Больному брату мать давала пищу; тот укатывал, справляясь левой ручкой (из-за малости), но появлялся, с кашлем и с больным румянцем, требуя «щирбет».

– Снедь в сумке, ― уточнила мать. ― Всё предусмотрено? Вдруг вы сломаетесь? Вдруг вы приедете – нет стёкол, выбиты? Вдруг обострение? Как быть?

– Сто вдруг, – изрёк я. – Но, на деле, если машина выйдет из строя – не доберёмся; значит, пропустим всякие стёкла. Если же стёкла – мы добрали́сь… Тош, едем?

Сын кивнул, листая книжку (Чехов).

На отце глубокий след бессонницы: не спал, наверно, после слов о роке Квашниных. Иссохший, с сединой, свисавшей прямо, он казался скорбной жертвой…

В комнате брата громко, истошно, пропагандонно по телевизору вещали о войне в Чечне, близ Крыма, в Палестине и в других местах… Опять война; и НАТО… Нет, не в НАТО суть, – в Чечне, скорей… Да и не в ней; нет вовсе. Не Чечню бомбят, – меня… Не случаем я слышу! То – бегущему вослед рок воет: не сбежишь, раб! стой!! попался?!!.. Вмиг всплыла тревога.

– Я Тоша Чехов! Не понимаешь? – Сын тыкал пальцем прямо на титул названной книги. – Этот писатель, Павлович Чехов, тоже Антон!

Поехали; сперва, по рытвинам и городским ухабам, к Симферопольскому ш., – не к новому, что путь «М-2», а к старому, что, минув Климовск, где завод оружия, стремилось до безвестных власих, зорь, углéшень, бродей, змеевок, отрадных мне, и шло меж изб из брёвен, возрастом, верно, лет этак в сотню. Часто и в россыпь виделись дачи, все сплошь кирпичные, под кровлями из стеклопластика, с большими башнями, цветными евроокнами, аркадами и колоннадами и пр. изысками как признаком горячих меркантильных дней в поклонах калькуляторам, налоговым инспекциям, кредитам, накладным, начальствию и в целом Плутосу. За стéнами подобных евродач жизнь ярче, кто-то мнит? Эмоции там широки, но мне чужды́. Мне ближе избы с курами, с копёнкой сена, с духом хлева, с лайками, с резьбой наличников, с котом на лавочке. Пуста их скудная, по нормам нынешних воззрений, жизнь? Никак. Они природны, значит, истинны; и потому им вдосталь летом ливней, в мае – щёлка соловьёв, а в стужу – печки, радуясь тихой скромной юдоли. Это свидетельство, решат, отсталости? Отмечено, что мозг у нас блокирован, что весь завал ума и качеств интеллекта – в трёх маленьких процентиках у врат всех спящих остальных. Вдруг это знак, что мыслить вредно? Мол, не думайте – тогда инстинкт вернёт эдем, кой многим равен праздности и пьянкам. Будет день, воскресшая часть мозга переделает воззрения, царящие у нас, и «зло» окажется «добром», исчезнет боль и вспыхнет райская заря… нет, много райских зорь!

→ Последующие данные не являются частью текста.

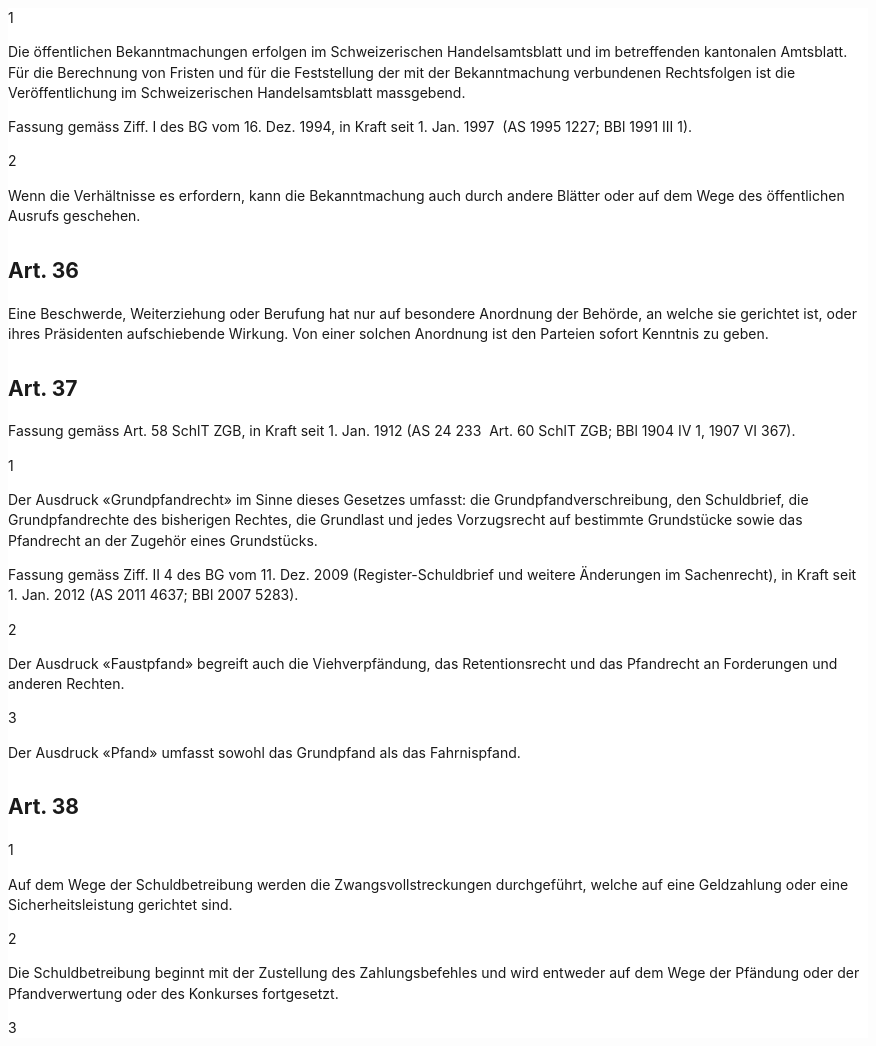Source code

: 1

Die öffentlichen Bekanntmachungen erfolgen im Schweizerischen Handelsamtsblatt und im betreffenden kantonalen Amtsblatt. Für die Berechnung von Fristen und für die Feststellung der mit der Bekanntmachung verbundenen Rechtsfolgen ist die Veröffentlichung im Schweizerischen Handelsamtsblatt massgebend.

Fassung gemäss Ziff. I des BG vom 16. Dez. 1994, in Kraft seit 1. Jan. 1997  (AS 1995 1227; BBl 1991 III 1).

2

Wenn die Verhältnisse es erfordern, kann die Bekanntmachung auch durch andere Blätter oder auf dem Wege des öffentlichen Ausrufs geschehen.

## Art. 36

Eine Beschwerde, Weiterziehung oder Berufung hat nur auf besondere Anordnung der Behörde, an welche sie gerichtet ist, oder ihres Präsidenten aufschiebende Wirkung. Von einer solchen Anordnung ist den Parteien sofort Kenntnis zu geben.

## Art. 37

Fassung gemäss Art. 58 SchlT ZGB, in Kraft seit 1. Jan. 1912 (AS 24 233  Art. 60 SchlT ZGB; BBl 1904 IV 1, 1907 VI 367).

1

Der Ausdruck «Grundpfandrecht» im Sinne dieses Gesetzes umfasst: die Grundpfandverschreibung, den Schuldbrief, die Grundpfandrechte des bisherigen Rechtes, die Grundlast und jedes Vorzugsrecht auf bestimmte Grundstücke sowie das Pfandrecht an der Zugehör eines Grundstücks.

Fassung gemäss Ziff. II 4 des BG vom 11. Dez. 2009 (Register-Schuldbrief und weitere Änderungen im Sachenrecht), in Kraft seit 1. Jan. 2012 (AS 2011 4637; BBl 2007 5283).

2

Der Ausdruck «Faustpfand» begreift auch die Viehverpfändung, das Retentionsrecht und das Pfandrecht an Forderungen und anderen Rechten.

3

Der Ausdruck «Pfand» umfasst sowohl das Grundpfand als das Fahrnispfand.

## Art. 38

1

Auf dem Wege der Schuldbetreibung werden die Zwangsvollstreckungen durchgeführt, welche auf eine Geldzahlung oder eine Sicherheitsleistung gerichtet sind.

2

Die Schuldbetreibung beginnt mit der Zustellung des Zahlungsbefehles und wird entweder auf dem Wege der Pfändung oder der Pfandverwertung oder des Konkurses fortgesetzt.

3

Зря эти «мы», «нам», «наши», догадался я, упрятки во всемассовость, в толпу – затем, чтоб пребывать по-прежнему, как все, в стандартной логике, которая во мне вьёт метастазы гибели; ещё чтоб скрыть, что хворь моя и муки оттого как раз, что я есть нелюдь, выродок, а не как прочие.

Вот чтó пейзаж вокруг, враг тех, что лезут из Москвы, блядвы по европейским модам и клише. Globalization? Фиг! Объявятся, кто сбережёт места, от коих, если мир падёт, восстанет новое, неложное. Рай будет в том с тех пор, наверное, чтоб в новой коже цвета радуги жить в кущах роз вне всяких смыслов и идей, питаясь солнечной энергией. Ведь всё вокруг обман; искусственность впредь там, где нет людей и людскости (взять острова из пластика, поганящие океан). Чтó плоть, пространство и материя, коль разум вездесущ, а разум ― преднамеренная ложь?

Вздор, стало быть, считать «безвестными» истоки вероятных эврик и открытий. Здесь тоже, может быть, объявятся и объявлялись, думаю, мессии; взять Гомер, о коем спорят до сих пор, где он родился и вообще где корень истин, прежде жалких, нынче важных. И в глубинке чуда вдосталь! Вспыхнет гений в захолустье!